Saved data entries
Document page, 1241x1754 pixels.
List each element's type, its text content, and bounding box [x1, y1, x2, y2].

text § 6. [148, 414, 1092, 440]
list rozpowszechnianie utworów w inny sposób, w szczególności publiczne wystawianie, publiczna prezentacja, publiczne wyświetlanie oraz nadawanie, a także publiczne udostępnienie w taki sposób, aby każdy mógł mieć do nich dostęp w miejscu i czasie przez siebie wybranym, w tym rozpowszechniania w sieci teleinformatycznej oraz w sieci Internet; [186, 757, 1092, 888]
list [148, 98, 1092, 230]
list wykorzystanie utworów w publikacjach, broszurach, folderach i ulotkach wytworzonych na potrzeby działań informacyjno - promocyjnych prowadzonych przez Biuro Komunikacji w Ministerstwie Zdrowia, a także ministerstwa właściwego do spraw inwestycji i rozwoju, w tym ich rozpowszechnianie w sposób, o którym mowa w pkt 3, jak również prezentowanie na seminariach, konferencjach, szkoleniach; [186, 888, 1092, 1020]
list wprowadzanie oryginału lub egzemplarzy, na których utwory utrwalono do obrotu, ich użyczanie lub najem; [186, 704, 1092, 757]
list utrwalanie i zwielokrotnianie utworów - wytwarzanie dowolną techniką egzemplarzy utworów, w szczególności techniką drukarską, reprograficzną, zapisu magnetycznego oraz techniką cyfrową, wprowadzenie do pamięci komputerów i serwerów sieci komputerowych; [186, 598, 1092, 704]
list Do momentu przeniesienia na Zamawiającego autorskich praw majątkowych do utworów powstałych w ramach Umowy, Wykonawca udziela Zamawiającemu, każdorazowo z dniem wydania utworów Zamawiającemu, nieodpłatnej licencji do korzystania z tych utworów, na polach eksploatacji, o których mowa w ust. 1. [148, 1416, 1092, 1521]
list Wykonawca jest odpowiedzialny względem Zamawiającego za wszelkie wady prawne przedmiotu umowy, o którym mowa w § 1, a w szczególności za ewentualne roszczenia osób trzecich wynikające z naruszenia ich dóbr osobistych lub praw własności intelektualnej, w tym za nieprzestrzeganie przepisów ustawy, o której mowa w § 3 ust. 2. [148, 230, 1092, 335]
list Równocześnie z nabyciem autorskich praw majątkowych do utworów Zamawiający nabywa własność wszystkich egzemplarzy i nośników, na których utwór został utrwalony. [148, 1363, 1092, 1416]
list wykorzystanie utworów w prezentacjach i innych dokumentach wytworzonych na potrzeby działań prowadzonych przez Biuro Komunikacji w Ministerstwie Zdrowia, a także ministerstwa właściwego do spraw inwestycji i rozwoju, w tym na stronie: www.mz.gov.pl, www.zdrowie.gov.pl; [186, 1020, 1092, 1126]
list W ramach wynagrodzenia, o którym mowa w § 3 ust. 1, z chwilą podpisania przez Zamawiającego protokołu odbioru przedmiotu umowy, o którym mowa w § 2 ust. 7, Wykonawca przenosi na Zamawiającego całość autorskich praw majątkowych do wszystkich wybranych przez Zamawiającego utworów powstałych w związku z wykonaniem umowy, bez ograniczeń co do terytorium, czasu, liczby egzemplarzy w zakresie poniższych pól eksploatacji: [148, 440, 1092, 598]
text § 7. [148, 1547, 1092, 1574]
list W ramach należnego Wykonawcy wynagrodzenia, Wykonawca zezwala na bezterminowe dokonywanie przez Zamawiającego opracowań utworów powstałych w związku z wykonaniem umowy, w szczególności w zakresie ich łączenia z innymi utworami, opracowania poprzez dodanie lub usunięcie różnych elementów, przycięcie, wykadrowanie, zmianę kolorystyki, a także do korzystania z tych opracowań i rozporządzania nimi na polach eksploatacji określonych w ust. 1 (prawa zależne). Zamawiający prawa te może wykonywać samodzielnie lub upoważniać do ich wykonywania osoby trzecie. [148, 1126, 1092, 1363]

**What to work on:** Out of the records, collect only those lines that contain the string "Wykonawca".

**Result for this exercise:**
list Do momentu przeniesienia na Zamawiającego autorskich praw majątkowych do utworów powstałych w ramach Umowy, Wykonawca udziela Zamawiającemu, każdorazowo z dniem wydania utworów Zamawiającemu, nieodpłatnej licencji do korzystania z tych utworów, na polach eksploatacji, o których mowa w ust. 1. [148, 1416, 1092, 1521]
list Wykonawca jest odpowiedzialny względem Zamawiającego za wszelkie wady prawne przedmiotu umowy, o którym mowa w § 1, a w szczególności za ewentualne roszczenia osób trzecich wynikające z naruszenia ich dóbr osobistych lub praw własności intelektualnej, w tym za nieprzestrzeganie przepisów ustawy, o której mowa w § 3 ust. 2. [148, 230, 1092, 335]
list W ramach wynagrodzenia, o którym mowa w § 3 ust. 1, z chwilą podpisania przez Zamawiającego protokołu odbioru przedmiotu umowy, o którym mowa w § 2 ust. 7, Wykonawca przenosi na Zamawiającego całość autorskich praw majątkowych do wszystkich wybranych przez Zamawiającego utworów powstałych w związku z wykonaniem umowy, bez ograniczeń co do terytorium, czasu, liczby egzemplarzy w zakresie poniższych pól eksploatacji: [148, 440, 1092, 598]
list W ramach należnego Wykonawcy wynagrodzenia, Wykonawca zezwala na bezterminowe dokonywanie przez Zamawiającego opracowań utworów powstałych w związku z wykonaniem umowy, w szczególności w zakresie ich łączenia z innymi utworami, opracowania poprzez dodanie lub usunięcie różnych elementów, przycięcie, wykadrowanie, zmianę kolorystyki, a także do korzystania z tych opracowań i rozporządzania nimi na polach eksploatacji określonych w ust. 1 (prawa zależne). Zamawiający prawa te może wykonywać samodzielnie lub upoważniać do ich wykonywania osoby trzecie. [148, 1126, 1092, 1363]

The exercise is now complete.